Any additional context to share?
Here are the results of the tests we ran, comparing v1.7.4 with the older v1.6.2, as well as comparing HelmRepository against OCIRepository.
When running the test setup on v1.7.4 using HelmRepository, we saw a spike in TLS handshakes over a 5-minute period compared to our baseline:
➜ v1.7.4 tshark -r 5m_baseline_before-tests_traffic.pcap -Y "tls.handshake.type == 1" -T fields -e tls.handshake.extensions_server_name | uniq -c
97 example.azurecr.io # existing stuff running in the cluster
➜ v1.7.4 tshark -r 5m_helmrepo-tests_traffic.pcap -Y "tls.handshake.type == 1" -T fields -e tls.handshake.extensions_server_name | uniq -c
4382 example.azurecr.io
Checking netstat -an | grep 1.2.3.4 during this time showed 807 connections in various states (mostly TIME_WAIT and ESTABLISHED) to the ACR IP.
We then tore down the test namespaces and recreated the exact same setup using OCIRepository instead of HelmRepository. The traffic dropped back close to the baseline:
➜ v1.7.4 tshark -r 5m_ocirepo-tests_traffic.pcap -Y "tls.handshake.type == 1" -T fields -e tls.handshake.extensions_server_name | uniq -c
184 example.azurecr.io
Netstat for the OCIRepository test only showed 39 connections.
Out of curiosity, we ran the same HelmRepository test on v1.6.2. While there was still an increase over the baseline, it was lower than v1.7.4, generating 2528 handshakes and 212 netstat connections over 5 minutes.
We are aware that using HelmRepository+HelmChart will inherently generate more connections than OCIRepository.

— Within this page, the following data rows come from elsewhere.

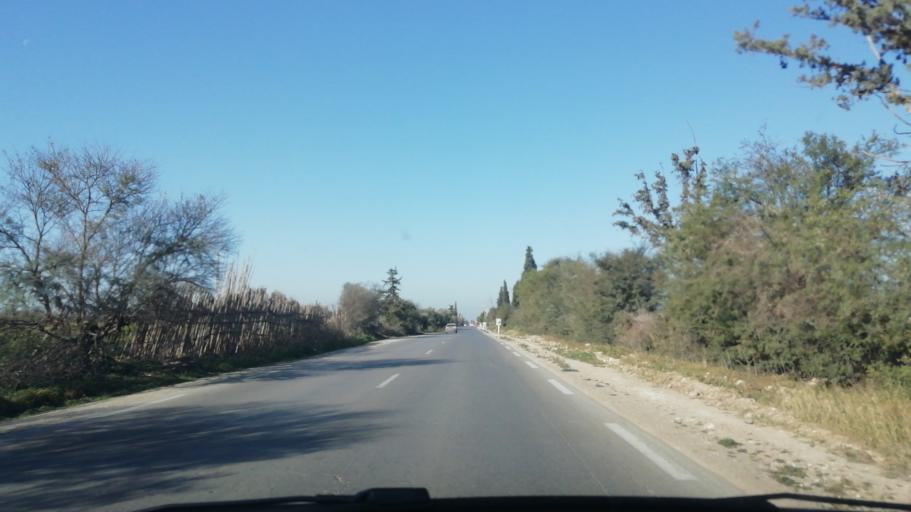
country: DZ
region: Mascara
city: Sig
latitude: 35.5709
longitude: -0.0361
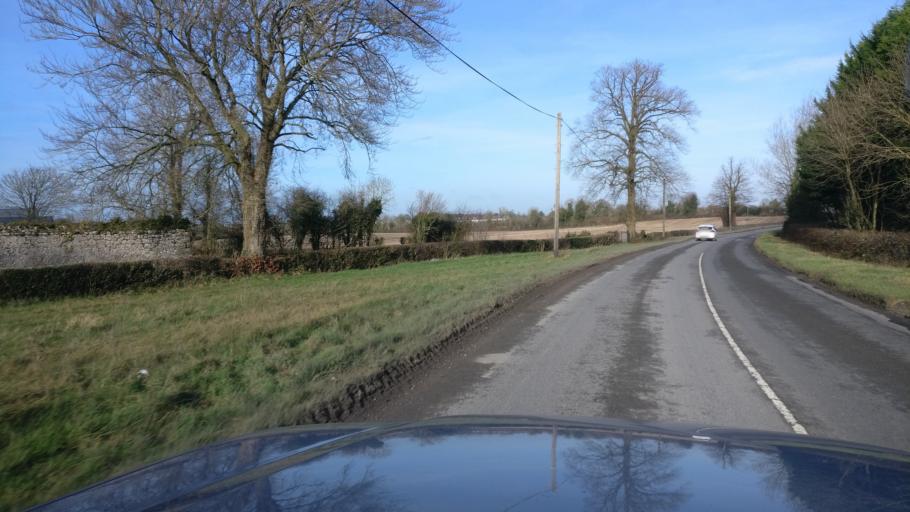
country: IE
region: Leinster
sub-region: Laois
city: Portlaoise
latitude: 53.0206
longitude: -7.2733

However, we observed a jump from 212 to 807 concurrent TCP connections after the upgrade to v1.7.4, which creates an unexpected increase in network overhead for the exact same workload.
I understand that OCI support in HelmRepository is in maintenance mode and OCIRepository is the recommended approach (which our tests confirm resolves the issue). We are planning to migrate our manifests accordingly. However, I thought it would be best to report this behavior change in case the extent of the network overhead was unintended.